Cristosal, una de las organizaciones de derechos humanos y anticorrupción más antiguas de Centroamérica, ya no puede operar en El Salvador. Tras 25 años de defender víctimas y documentar abusos, su equipo tuvo que salir del país.
Su director ejecutivo, Noah Bullock, explicó la decisión con claridad: “tuvimos que decidir entre la cárcel o el exilio y decidimos que no servimos de nada a las víctimas estando presos”.
Fundada al inicio del siglo por obispos anglicanos como Justo Martín Barahona y Richard Bower, Cristosal surgió en el posconflicto salvadoreño para proteger a personas desplazadas, víctimas de guerra y denunciar a gobiernos corruptos. Desde entonces ha actuado en El Salvador, además de en la región, con programas que incluyen acompañamiento jurídico y psicosocial, litigio estratégico (como en la Masacre de El Mozote o casos contra la Ley de Amnistía) e investigaciones sobre detenciones arbitrarias y tortura.

Ahora sí, a transparentar concesiones
A lo largo de distintas administraciones —ya fueran presididos por los partidos de ARENA, FMLN o el movimiento de Bukele— Cristosal documentó corrupción y violaciones de derechos. Bajo el FMLN denunció el desplazamiento forzado por las pandillas; bajo ARENA, siguió impulsando casos de corrupción; bajo Bukele, fiscalizó el uso excesivo del “régimen de excepción”. Pero nunca antes había enfrentado una presión semejante. Esta vez no bastó con la criminalización desde la opinión pública: llegaron la Ley de Agentes Extranjeros, que les impuso un impuesto de 30 % a los fondos de las organizaciones, seguida de las detenciones directas, como fue el caso de la abogada anticorrupción de Cristosal: Ruth López, que hoy es una presa política del régimen.

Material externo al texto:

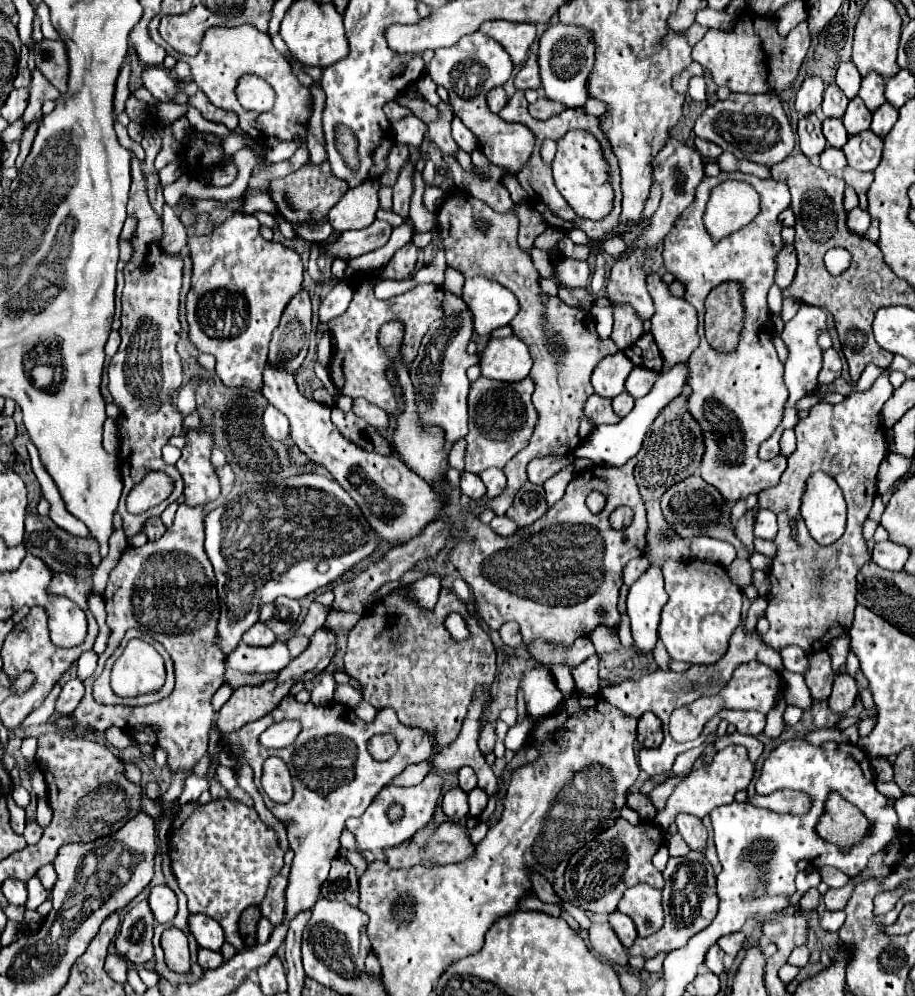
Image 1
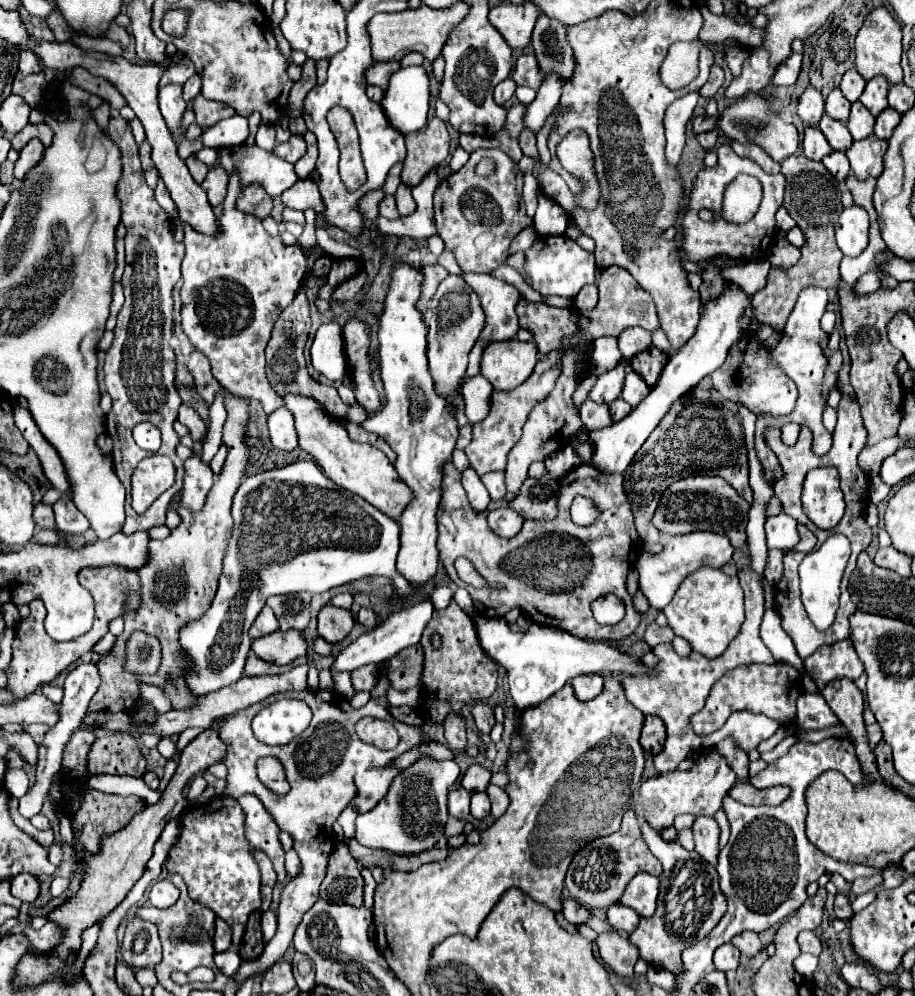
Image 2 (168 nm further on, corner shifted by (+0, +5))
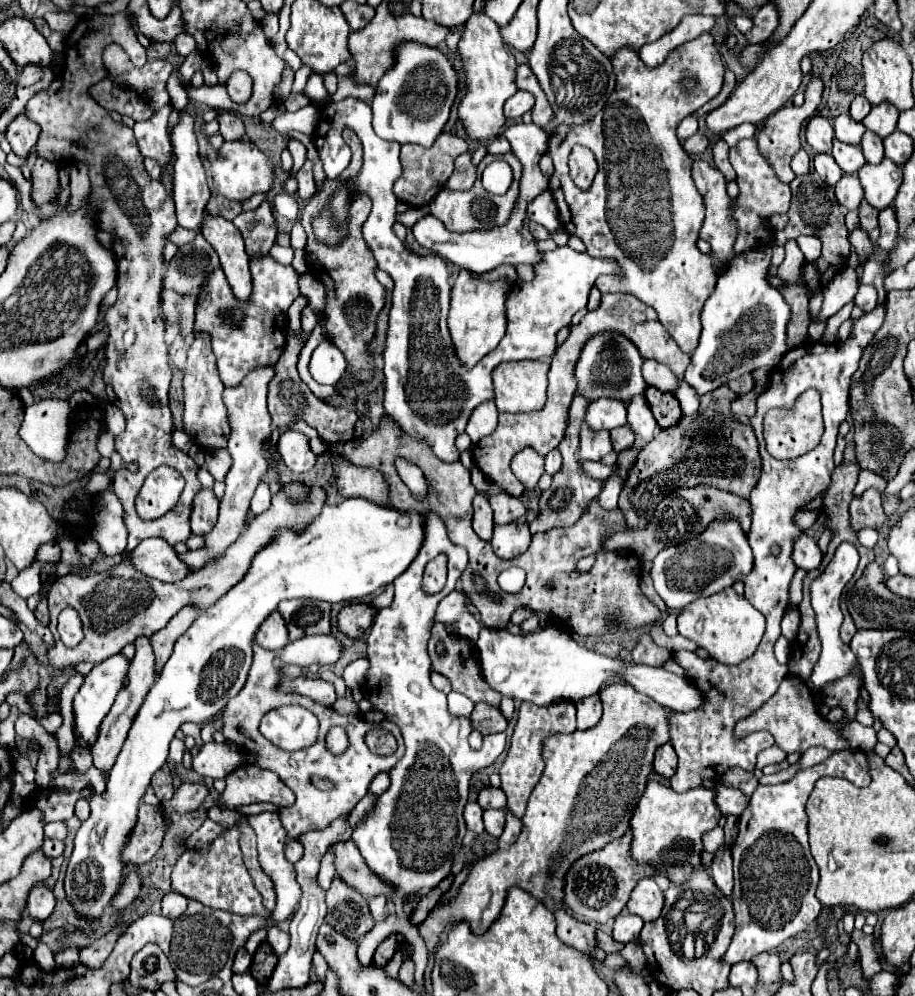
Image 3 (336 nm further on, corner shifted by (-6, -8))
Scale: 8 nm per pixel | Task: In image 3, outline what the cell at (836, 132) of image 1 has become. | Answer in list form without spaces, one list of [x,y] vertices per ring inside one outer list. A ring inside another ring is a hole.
[[[839,139],[833,141],[833,157],[837,165],[843,169],[843,173],[857,173],[865,165],[865,157],[859,149],[859,145],[843,145]]]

A diferencia del exilio de periodistas —ya más de 40 según Asociación de Periodistas de El Salvador, como se recuperaba en este espacio hace varias semanas—, el caso de Cristosal implica desalojar a un actor que no sólo denuncia sino que acompaña, da voz y herramientas para permitir la defensa de cientos de víctimas que, de otra manera, serían invisibilizadas y aplastadas con aún mayor crueldad e impunidad.
El escenario es dramático: desde el inicio del estado de excepción en 2022, se han registrado más de 85 mil detenciones arbitrarias. Cristosal hizo su parte documentando, denunciando y acompañando a las víctimas de la persecución del Estado, pues bajo el discurso de seguridad el gobierno ha aprovechado para detener a activistas, periodistas, investigadores, opositores y ciudadanos incómodos en general, no sólo a pandilleros. Entre los registros de la organización hay documentadas más de 400 muertes de detenidos bajo custodia que, de otra manera, no hubieran sido conocidas.
La decisión de salir no significa rendirse. Desde Guatemala y Honduras, Cristosal seguirá trabajando, seguirá pagando impuestos en El Salvador, seguirá documentando. Pero el hecho mismo de que tenga que hacerlo desde fuera marca un antes y un después. Es la señal de que en El Salvador ya no hay garantías mínimas para el trabajo de defensa de derechos. Y que el autoritarismo avanza, sin frenos ni pudores, disfrazado de orden y eficiencia.
Cuando una organización consolidada y reconocida, con más de dos décadas de ejercicio y reconocimiento internacional, se ve obligada al exilio, se está borrando un espacio cívico vital. No sólo es el mensaje al disenso periodístico: es el apagón de quienes defienden a los que el Estado silencia. Esa es la verdadera importancia de este “efecto demostración”.